Is the sum of the parts greater than the whole? In answering that question, big media companies are drawing different conclusions about how they structure their businesses.
Belo Corp. and Hearst Corp. are moving in different directions. Belo is separating its newspaper business from its television business, while Hearst was, until late Friday, trying to buy back the 48% of Hearst-Argyle Television (HTV) shares it doesn't already own.
At Belo, chairman and CEO Robert W. Decherd is trying to unlock shareholder value by allowing its broadcasting and newspaper businesses to trade independently by spinning off the papers into another company. Meanwhile, publisher Hearst is enviously eyeing the cash flow generated by HTV's broadcasting assets and has made a bid for outstanding shares it doesn't own.
The moves have sparked speculation about how businesses are valued within companies with similar blends of operations, such as Gannett, E.W. Scripps and Media General, all of them companies with newspapers—a business in trouble right now—and television properties that would seemingly have a steadier future.
Hearst Pulls Out
Hearst's initial HTV bid at $23.50 per share was rejected by shareholders, and the company had until last Friday at 5 p.m. to either submit a new offer or extend the offer period. It surprisingly terminated the bid. Investors were banking on a revised offer based on the stock price trading in the $25 range for over a month.
Barry Lucas, of the asset management firm Gabelli & Co., speaking before the deadline, said he expected Hearst would extend the period, saying the ”initial bid was not fair value as we see it.” But he also suggested that as a major owner of Hearst-Argyle, its initial lowball offer means it might have meant they know something others don't. (Hearst could come back with another proposal, a Hearst-Argyle spokesman said.)
The privately held Hearst spun off the broadcasting assets in 1997 mainly to use the shares as currency for acquisitions, but the company doesn't see that strategy continuing, in part because of where the stock is trading. HTV shares slid 13% after the company announced in late July that its second-quarter earnings dropped 32%. A month later, Hearst popped the buyback bid on the market.
Hearst is mulling how best to optimize broadcasting assets, looking at big bucks from the 2008 election season and potentially lucrative retransmission rights deals with cable operators
Belo, meanwhile, announced on Oct. 1 it was spinning off its newspaper assets to shareholders in a move that will separate the publishing business from the television broadcasting assets and create two publicly traded companies: A.H. Belo would be the corporate entity with the papers, and Belo Corp. would hold the broadcast properties.

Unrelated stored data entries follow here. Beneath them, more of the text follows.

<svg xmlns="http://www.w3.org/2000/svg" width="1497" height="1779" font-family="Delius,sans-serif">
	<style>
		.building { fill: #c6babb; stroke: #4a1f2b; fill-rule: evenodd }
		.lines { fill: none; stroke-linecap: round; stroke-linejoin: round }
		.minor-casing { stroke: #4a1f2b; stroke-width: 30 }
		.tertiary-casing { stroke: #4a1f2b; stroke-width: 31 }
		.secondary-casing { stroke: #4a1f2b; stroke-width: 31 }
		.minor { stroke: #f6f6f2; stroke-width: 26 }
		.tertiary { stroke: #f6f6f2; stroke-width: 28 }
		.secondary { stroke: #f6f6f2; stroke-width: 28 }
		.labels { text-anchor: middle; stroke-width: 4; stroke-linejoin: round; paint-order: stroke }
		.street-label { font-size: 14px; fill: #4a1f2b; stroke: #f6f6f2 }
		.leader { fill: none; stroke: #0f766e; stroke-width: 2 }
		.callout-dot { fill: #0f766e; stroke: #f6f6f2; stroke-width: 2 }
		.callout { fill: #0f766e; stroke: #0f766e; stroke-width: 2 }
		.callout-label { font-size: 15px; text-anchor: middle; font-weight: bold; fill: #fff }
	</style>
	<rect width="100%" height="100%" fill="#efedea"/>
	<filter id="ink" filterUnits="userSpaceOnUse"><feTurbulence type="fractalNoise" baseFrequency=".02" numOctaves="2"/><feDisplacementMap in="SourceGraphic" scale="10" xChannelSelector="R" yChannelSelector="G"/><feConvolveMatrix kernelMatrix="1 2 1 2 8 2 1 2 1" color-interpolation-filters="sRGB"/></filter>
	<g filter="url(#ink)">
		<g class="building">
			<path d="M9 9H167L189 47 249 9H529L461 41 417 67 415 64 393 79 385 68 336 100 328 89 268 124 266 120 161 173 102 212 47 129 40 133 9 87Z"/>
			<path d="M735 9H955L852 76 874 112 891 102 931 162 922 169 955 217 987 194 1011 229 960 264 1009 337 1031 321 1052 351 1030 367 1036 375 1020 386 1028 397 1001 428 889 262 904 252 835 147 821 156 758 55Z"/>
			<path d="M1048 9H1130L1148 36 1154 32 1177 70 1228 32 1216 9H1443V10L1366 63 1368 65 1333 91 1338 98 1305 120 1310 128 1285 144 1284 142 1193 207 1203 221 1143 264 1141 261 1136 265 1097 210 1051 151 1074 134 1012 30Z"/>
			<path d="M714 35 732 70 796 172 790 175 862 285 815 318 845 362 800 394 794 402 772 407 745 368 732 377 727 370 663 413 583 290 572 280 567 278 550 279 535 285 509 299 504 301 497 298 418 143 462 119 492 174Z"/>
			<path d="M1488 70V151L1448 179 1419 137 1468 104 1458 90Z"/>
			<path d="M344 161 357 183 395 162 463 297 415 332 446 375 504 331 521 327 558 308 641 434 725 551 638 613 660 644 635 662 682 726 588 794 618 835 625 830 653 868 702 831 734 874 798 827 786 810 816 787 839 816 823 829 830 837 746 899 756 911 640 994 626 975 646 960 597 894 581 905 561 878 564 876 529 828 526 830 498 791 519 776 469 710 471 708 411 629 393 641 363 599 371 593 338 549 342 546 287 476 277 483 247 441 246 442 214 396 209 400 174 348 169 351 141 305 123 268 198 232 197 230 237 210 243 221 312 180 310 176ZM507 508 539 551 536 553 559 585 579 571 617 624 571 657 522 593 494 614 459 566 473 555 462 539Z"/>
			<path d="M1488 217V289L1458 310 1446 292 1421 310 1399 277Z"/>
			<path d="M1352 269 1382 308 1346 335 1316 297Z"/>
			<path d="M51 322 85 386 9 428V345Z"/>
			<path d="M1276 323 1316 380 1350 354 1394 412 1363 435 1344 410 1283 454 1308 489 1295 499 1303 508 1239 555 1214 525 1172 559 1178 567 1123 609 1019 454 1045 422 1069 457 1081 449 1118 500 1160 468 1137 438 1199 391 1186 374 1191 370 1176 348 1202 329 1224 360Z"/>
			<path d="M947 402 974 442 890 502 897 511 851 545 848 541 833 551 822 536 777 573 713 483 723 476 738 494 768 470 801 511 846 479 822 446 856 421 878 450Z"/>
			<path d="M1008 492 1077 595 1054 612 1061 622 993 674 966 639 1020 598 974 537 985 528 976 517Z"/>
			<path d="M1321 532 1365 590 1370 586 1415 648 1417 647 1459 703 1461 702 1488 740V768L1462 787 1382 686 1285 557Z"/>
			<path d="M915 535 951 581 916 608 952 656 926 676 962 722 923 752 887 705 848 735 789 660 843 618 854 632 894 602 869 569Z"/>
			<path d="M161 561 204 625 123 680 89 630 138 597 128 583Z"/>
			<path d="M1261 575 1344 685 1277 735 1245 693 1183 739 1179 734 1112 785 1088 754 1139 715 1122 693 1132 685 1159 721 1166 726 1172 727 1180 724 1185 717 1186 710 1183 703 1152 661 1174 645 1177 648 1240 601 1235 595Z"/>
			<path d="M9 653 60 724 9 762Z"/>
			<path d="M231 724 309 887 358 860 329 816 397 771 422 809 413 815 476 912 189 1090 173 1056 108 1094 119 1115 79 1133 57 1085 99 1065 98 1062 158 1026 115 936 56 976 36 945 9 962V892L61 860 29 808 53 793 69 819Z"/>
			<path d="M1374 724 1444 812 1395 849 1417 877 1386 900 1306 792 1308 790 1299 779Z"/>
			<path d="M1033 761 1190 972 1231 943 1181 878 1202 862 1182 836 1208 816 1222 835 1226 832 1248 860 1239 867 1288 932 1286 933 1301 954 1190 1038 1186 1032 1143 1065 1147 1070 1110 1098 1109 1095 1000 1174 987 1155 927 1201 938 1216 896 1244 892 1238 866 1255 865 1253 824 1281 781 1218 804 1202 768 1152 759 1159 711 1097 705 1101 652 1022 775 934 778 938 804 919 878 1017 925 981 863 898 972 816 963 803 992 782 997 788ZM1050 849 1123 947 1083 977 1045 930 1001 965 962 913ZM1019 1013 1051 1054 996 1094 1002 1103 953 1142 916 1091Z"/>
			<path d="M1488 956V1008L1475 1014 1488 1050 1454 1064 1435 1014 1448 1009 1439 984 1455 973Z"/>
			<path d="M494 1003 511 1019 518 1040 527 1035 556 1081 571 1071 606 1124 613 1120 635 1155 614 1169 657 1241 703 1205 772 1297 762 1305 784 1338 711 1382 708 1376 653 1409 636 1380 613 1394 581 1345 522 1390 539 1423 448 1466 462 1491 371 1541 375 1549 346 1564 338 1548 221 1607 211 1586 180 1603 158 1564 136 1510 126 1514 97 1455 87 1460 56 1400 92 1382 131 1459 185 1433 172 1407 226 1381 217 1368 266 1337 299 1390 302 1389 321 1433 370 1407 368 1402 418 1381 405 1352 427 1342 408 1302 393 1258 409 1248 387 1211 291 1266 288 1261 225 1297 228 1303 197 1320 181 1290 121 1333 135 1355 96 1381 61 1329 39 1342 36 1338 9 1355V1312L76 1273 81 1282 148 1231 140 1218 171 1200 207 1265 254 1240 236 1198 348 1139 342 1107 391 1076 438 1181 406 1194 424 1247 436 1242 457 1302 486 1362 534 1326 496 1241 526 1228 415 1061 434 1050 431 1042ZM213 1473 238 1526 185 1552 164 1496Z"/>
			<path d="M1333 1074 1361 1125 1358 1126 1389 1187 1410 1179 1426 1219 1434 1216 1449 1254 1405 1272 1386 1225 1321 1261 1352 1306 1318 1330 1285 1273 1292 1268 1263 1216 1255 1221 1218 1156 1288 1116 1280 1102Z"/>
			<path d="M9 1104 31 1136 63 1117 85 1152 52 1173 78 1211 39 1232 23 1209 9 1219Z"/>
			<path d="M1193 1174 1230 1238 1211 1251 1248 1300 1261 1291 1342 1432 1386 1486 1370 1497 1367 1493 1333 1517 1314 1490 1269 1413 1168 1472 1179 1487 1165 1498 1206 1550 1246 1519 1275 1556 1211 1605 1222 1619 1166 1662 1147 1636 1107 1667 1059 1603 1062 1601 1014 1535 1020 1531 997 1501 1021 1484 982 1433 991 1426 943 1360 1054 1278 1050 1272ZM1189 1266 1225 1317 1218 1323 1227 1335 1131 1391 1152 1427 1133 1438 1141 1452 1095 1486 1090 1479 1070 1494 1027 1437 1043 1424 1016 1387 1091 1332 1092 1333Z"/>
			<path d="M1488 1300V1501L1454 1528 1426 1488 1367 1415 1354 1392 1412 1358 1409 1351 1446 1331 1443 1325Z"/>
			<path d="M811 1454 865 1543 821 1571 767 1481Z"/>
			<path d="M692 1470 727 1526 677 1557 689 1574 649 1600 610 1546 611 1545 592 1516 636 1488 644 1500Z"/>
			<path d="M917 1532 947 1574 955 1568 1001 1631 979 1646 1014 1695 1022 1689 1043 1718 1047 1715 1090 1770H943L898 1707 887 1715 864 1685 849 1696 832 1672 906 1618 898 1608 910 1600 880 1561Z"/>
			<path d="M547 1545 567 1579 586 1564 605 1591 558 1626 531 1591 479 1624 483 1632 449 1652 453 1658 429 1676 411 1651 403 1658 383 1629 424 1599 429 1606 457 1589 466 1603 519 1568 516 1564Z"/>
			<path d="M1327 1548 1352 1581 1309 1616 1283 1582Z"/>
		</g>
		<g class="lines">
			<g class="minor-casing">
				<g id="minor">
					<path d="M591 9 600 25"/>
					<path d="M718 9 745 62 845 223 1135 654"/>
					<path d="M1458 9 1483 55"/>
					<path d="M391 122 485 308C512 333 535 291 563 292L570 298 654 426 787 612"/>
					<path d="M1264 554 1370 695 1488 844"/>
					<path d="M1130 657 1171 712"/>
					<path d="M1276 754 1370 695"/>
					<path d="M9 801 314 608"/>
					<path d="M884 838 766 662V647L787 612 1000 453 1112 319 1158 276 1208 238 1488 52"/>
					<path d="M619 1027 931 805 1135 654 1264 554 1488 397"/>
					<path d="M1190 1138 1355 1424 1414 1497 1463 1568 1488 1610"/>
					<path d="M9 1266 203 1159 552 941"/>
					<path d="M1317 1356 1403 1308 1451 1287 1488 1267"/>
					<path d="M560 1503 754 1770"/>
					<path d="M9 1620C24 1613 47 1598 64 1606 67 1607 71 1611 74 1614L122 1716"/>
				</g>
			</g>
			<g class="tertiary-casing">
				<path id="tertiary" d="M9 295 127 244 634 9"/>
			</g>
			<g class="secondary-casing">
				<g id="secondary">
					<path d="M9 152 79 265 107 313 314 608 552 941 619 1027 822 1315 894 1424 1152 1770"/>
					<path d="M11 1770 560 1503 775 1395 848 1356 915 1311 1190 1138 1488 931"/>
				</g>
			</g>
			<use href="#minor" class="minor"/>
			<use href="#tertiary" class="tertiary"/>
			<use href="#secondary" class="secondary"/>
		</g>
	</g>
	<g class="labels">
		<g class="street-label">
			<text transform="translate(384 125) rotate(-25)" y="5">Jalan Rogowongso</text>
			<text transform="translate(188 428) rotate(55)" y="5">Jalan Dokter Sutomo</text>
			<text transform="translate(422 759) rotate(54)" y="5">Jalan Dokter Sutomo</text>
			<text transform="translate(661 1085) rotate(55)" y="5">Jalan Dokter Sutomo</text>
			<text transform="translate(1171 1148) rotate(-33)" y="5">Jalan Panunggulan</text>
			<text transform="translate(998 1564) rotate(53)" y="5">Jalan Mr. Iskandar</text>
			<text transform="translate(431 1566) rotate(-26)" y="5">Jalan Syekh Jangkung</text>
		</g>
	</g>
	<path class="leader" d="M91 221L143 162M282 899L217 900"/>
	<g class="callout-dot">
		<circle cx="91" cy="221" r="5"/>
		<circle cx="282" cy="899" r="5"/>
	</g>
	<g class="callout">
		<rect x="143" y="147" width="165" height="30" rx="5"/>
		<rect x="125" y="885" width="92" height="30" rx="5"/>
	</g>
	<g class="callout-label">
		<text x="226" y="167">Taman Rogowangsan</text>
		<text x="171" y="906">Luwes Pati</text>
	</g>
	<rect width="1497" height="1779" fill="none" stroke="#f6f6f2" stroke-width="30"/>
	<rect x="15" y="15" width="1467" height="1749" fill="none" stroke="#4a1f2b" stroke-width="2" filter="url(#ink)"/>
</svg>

Both are expected to generate about $750 million in revenue.
Both sides of Belo's business are better served by separate capital structures and equity investor bases, notes Leland Westerfield, an analyst with BMO Capital Markets.
“The newspaper business requires heavier investment in Internet skills and technology, and that company will benefit from an unencumbered balance sheet,” Westerfield says, “The television side meets new opportunities, such as retransmission consent, that enable more debt to be carried on the balance sheet.”
Similar moves to come?
The moves by Belo and Hearst have drawn attention to similar companies such as Gannett, Scripps and Media General. Stocks for these companies rose moderately in the wake of the Belo announcement, but maybe not just because of Belo's actions. Moreover, analysts are quick to point out that the case for each company is different.
For example, the incentive behind separating Gannett's publishing and broadcasting assets may not be as meaningful as it is to Belo.
“Gannett has an excellent broadcasting group, very comparable to Hearst-Argyle in size and reach,” says Barrington Research analyst Jim Goss, “But it represents a much smaller contribution to the company's cash flow.”
Gannett's broadcasting business contributed 17% to the overall operating cash flow in the second quarter.
In contrast, Scripps' business is a mix of old and new media, making it a prime target for speculation.
“About 78% of Scripps' cash flow is derived from its cable and interactive businesses,” Wachovia analyst John Janedis says. He adds, however, that it trades more like newspaper companies do, which is to say, not as well as companies with “faster growing, targeted media assets.”